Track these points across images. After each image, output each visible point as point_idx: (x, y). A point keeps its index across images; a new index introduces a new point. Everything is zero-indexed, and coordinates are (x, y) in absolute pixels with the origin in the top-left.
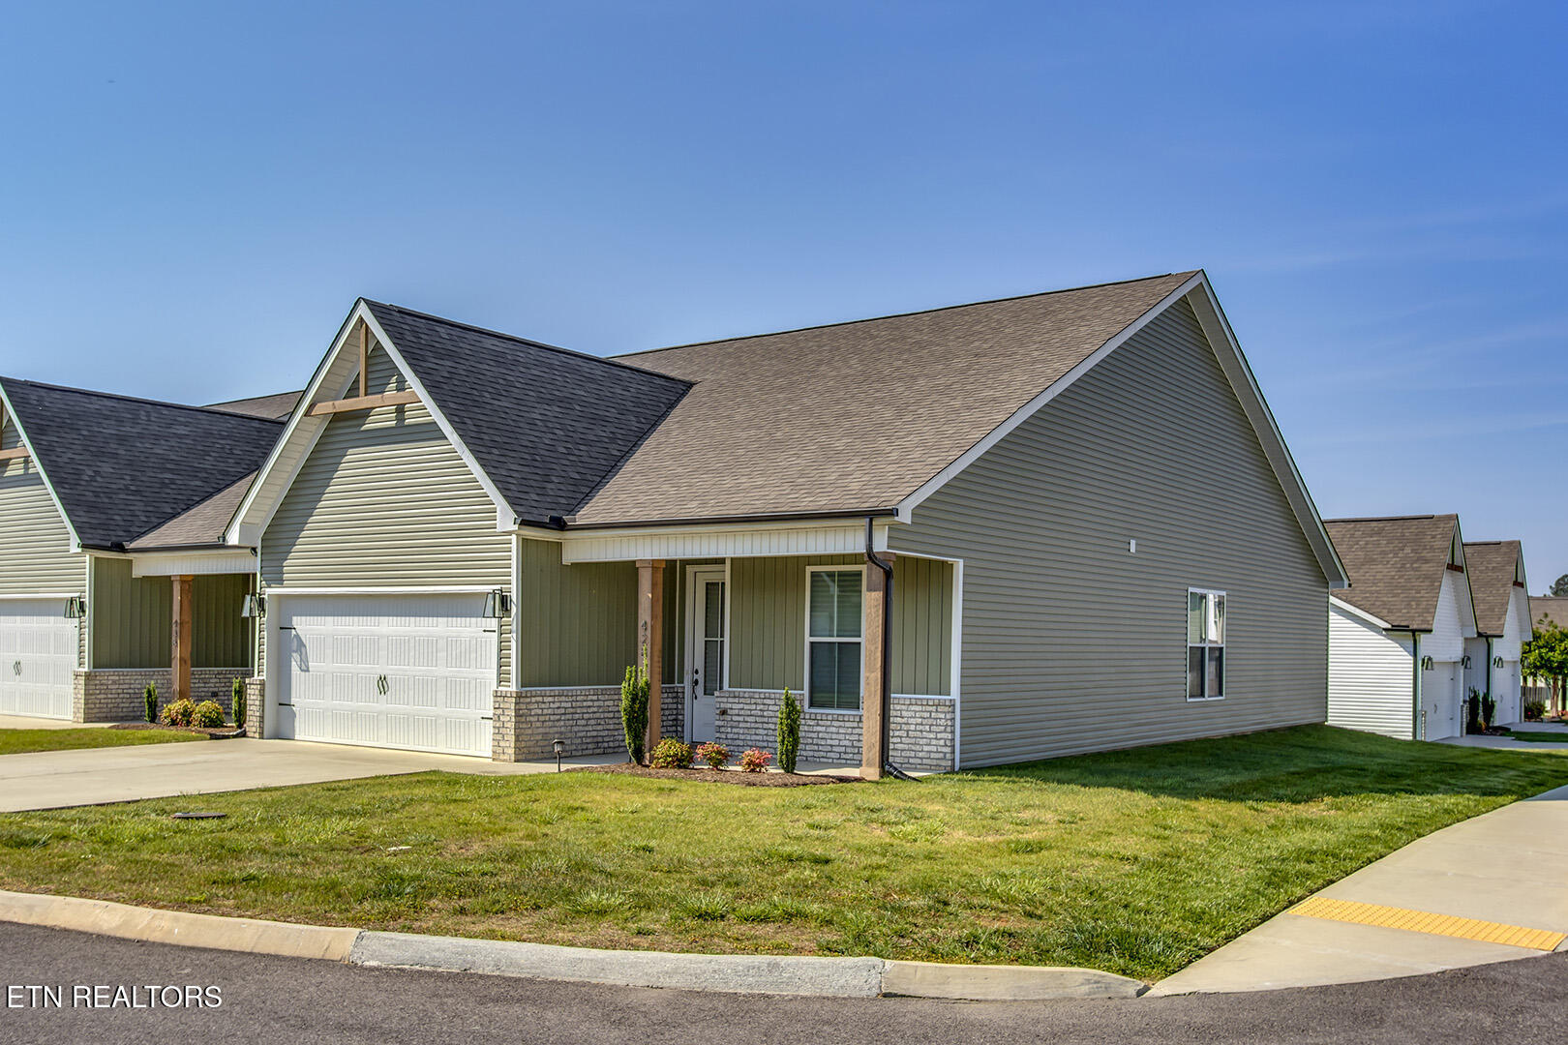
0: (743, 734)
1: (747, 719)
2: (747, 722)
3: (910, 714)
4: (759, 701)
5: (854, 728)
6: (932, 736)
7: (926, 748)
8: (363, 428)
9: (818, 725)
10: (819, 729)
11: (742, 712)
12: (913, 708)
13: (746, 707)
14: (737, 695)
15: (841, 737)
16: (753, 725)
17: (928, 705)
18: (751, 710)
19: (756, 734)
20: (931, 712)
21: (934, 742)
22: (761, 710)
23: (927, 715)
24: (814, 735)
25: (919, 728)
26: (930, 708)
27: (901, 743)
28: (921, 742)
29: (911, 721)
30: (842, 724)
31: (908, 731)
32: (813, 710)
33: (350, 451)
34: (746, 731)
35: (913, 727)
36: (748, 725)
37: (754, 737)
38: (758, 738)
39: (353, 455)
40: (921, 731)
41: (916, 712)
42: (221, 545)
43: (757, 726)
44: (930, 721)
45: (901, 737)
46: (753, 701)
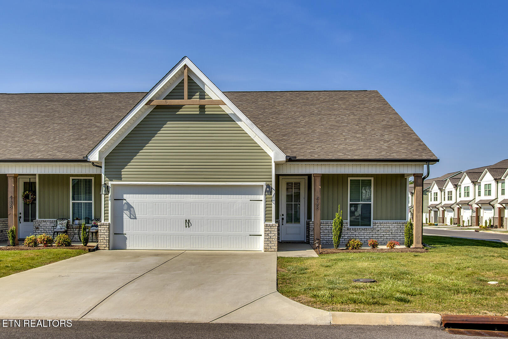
0: (323, 236)
1: (324, 231)
3: (392, 227)
4: (330, 225)
5: (371, 232)
6: (401, 233)
7: (399, 238)
8: (177, 113)
9: (355, 232)
10: (356, 233)
12: (394, 225)
13: (324, 227)
15: (365, 235)
16: (327, 233)
17: (400, 224)
18: (326, 228)
20: (401, 226)
21: (402, 235)
22: (331, 228)
24: (354, 235)
25: (396, 231)
26: (401, 225)
27: (389, 236)
28: (397, 236)
29: (393, 229)
30: (366, 231)
31: (392, 233)
32: (351, 227)
33: (168, 123)
35: (394, 231)
36: (325, 233)
37: (327, 238)
38: (329, 238)
39: (169, 124)
40: (397, 232)
41: (395, 226)
42: (85, 161)
43: (329, 233)
44: (400, 229)
45: (389, 235)
46: (327, 225)
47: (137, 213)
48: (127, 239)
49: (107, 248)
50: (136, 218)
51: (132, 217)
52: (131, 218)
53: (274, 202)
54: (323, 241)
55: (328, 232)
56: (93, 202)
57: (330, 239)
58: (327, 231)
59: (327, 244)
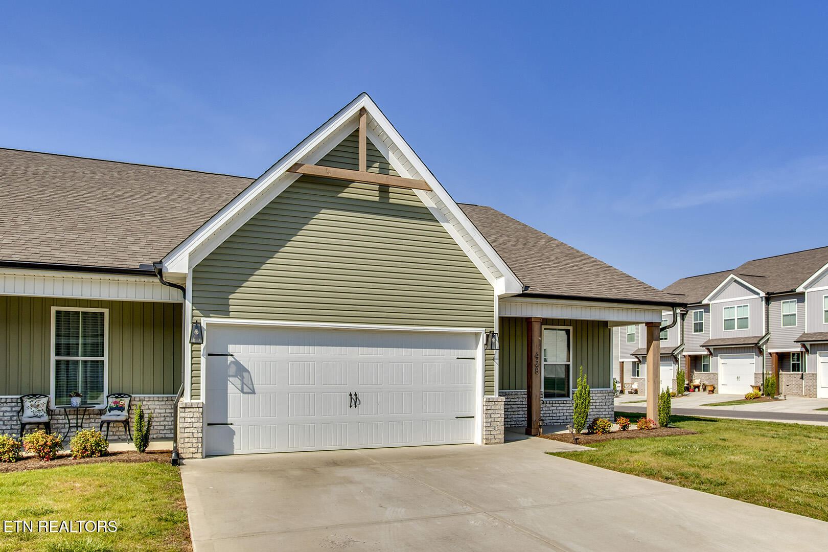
0: (511, 415)
1: (513, 406)
2: (513, 408)
3: (596, 398)
4: (520, 396)
6: (606, 407)
7: (604, 413)
9: (552, 406)
10: (553, 408)
11: (510, 403)
12: (598, 395)
13: (512, 400)
14: (507, 393)
15: (565, 411)
16: (516, 410)
17: (605, 393)
18: (515, 402)
19: (518, 414)
20: (605, 396)
21: (607, 410)
22: (521, 401)
23: (604, 398)
24: (551, 412)
25: (601, 404)
26: (605, 394)
27: (593, 411)
28: (602, 410)
29: (597, 401)
30: (565, 405)
31: (596, 406)
32: (546, 399)
33: (323, 211)
34: (512, 413)
35: (598, 404)
36: (514, 410)
37: (517, 416)
38: (519, 416)
39: (325, 215)
40: (602, 405)
41: (599, 396)
44: (605, 400)
45: (593, 409)
46: (516, 396)
47: (255, 383)
48: (233, 433)
49: (199, 455)
50: (254, 393)
51: (246, 389)
52: (244, 393)
53: (497, 361)
54: (511, 421)
55: (518, 408)
56: (106, 358)
57: (520, 418)
58: (516, 406)
59: (517, 425)
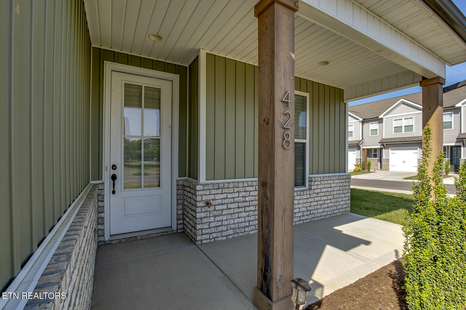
0: (227, 220)
1: (230, 206)
2: (230, 209)
4: (241, 189)
5: (308, 198)
6: (343, 196)
11: (226, 201)
12: (335, 181)
13: (229, 196)
14: (221, 186)
16: (236, 210)
18: (234, 198)
19: (239, 218)
20: (343, 183)
21: (344, 199)
22: (243, 197)
23: (341, 184)
25: (339, 192)
27: (331, 203)
30: (301, 197)
31: (333, 195)
34: (229, 217)
35: (335, 193)
36: (231, 211)
37: (236, 221)
38: (240, 220)
40: (339, 194)
43: (240, 210)
45: (330, 199)
46: (236, 190)
54: (227, 230)
55: (239, 207)
57: (241, 222)
58: (235, 205)
59: (236, 235)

__About this exercise__
Could you restate word for word the lines above, from the one that contains "38: (758, 738)" through the one that contains "45: (901, 737)", and no others?

__Task response__
38: (758, 738)
39: (353, 455)
40: (921, 731)
41: (916, 712)
42: (221, 545)
43: (757, 726)
44: (930, 721)
45: (901, 737)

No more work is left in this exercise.